Despite the universality of MCMs,
a serious drawback is their slow convergence. The error of MCMs is
stochastic, and the uncertainty in an average taken from N samples is
O(N^{-1/2}) by virtue of the central limit theorem.
One generic approach to improving the convergence of MCMs has been
the use of highly uniform, quasirandom, numbers (QRNs)
in place of the usual
pseudo random numbers (PRNs). While PRNs are constructed
to mimic the behavior of truly random numbers
QRNs are constructed to be distributed as evenly as
mathematically possible. With QRNs, for example, the convergence of
numerical integration can sometimes be improved to O(N^{-1}).
There are many Monte Carlo application areas besides numerical integration. A wide class of such applications can be characterized as those based on the generation of random walks via a Markov process. In these cases the Monte Carlo method is based on the probabilistic application of a linear operator.
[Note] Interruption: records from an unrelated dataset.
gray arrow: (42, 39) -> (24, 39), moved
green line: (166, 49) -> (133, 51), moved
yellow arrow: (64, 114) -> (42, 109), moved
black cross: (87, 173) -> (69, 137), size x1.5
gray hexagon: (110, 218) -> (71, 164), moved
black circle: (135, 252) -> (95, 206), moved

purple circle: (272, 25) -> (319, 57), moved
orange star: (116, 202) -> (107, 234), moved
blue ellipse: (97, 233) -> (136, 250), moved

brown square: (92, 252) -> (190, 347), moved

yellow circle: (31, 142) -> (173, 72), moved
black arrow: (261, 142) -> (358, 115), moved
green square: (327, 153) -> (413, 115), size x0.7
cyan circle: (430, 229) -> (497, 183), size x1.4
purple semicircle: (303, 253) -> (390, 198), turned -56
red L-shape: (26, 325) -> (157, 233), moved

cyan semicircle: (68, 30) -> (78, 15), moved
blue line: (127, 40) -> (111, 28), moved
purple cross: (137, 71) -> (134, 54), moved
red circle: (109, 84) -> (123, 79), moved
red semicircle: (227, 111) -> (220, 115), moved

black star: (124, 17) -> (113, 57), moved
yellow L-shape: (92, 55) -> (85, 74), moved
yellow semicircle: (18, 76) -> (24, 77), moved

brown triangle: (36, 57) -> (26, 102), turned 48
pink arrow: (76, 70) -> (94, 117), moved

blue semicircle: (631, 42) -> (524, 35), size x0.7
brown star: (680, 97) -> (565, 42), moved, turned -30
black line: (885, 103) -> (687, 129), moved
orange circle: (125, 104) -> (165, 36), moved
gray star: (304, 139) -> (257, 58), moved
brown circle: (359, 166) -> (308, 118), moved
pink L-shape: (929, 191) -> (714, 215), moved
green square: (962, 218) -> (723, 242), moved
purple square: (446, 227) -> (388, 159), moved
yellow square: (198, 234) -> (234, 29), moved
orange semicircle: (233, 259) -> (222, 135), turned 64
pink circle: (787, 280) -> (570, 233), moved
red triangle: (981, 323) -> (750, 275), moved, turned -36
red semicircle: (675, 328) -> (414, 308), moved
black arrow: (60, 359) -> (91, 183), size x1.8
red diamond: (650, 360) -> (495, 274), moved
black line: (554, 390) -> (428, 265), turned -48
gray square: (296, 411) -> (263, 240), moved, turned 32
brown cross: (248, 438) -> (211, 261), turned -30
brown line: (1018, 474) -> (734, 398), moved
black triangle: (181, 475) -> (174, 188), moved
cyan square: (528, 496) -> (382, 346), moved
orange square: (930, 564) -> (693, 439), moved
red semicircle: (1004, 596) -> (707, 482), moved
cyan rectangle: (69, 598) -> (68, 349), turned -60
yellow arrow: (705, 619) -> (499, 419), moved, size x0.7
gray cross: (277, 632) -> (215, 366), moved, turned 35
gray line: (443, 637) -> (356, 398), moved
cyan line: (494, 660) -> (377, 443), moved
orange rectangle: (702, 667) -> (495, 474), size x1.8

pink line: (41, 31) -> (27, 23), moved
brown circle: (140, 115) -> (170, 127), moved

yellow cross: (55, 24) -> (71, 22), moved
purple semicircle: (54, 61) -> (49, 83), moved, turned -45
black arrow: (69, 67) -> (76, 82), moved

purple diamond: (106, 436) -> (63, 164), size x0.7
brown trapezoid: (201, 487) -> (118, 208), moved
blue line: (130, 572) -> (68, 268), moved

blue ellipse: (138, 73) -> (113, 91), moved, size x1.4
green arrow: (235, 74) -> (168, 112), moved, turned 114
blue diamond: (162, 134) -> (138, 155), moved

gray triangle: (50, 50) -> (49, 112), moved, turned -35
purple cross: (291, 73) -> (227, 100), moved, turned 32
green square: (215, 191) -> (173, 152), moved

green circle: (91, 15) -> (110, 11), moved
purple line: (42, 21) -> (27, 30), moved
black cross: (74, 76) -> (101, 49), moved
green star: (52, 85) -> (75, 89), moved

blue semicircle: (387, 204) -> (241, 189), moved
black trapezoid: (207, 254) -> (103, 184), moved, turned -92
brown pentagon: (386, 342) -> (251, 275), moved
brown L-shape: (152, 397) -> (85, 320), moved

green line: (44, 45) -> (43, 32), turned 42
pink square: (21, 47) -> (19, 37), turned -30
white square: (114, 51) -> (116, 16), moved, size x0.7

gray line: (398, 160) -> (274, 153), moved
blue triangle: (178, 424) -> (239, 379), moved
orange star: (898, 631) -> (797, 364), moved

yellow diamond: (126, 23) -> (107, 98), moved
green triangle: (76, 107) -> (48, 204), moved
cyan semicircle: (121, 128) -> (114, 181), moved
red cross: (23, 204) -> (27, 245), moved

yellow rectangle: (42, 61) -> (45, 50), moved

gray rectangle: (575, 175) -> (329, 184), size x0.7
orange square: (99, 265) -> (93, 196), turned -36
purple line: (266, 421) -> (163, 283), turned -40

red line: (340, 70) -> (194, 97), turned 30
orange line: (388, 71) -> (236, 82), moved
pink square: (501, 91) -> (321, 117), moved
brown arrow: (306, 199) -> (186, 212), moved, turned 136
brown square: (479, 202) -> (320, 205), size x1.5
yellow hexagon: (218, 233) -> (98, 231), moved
However, the investigation of the applicability of QRNs for convergence acceleration for a wide class of problems based on Markov chain MCMs have never been carefully undertaken. Therefore, we are currently working to determine best practices and performance of quasi-Monte Carlo methods for Markov chain problems. Such a study includes a theoretical investigation into the convergence and computational complexity of these methods as well as empirical comparisons of these methods to standard MCMs. |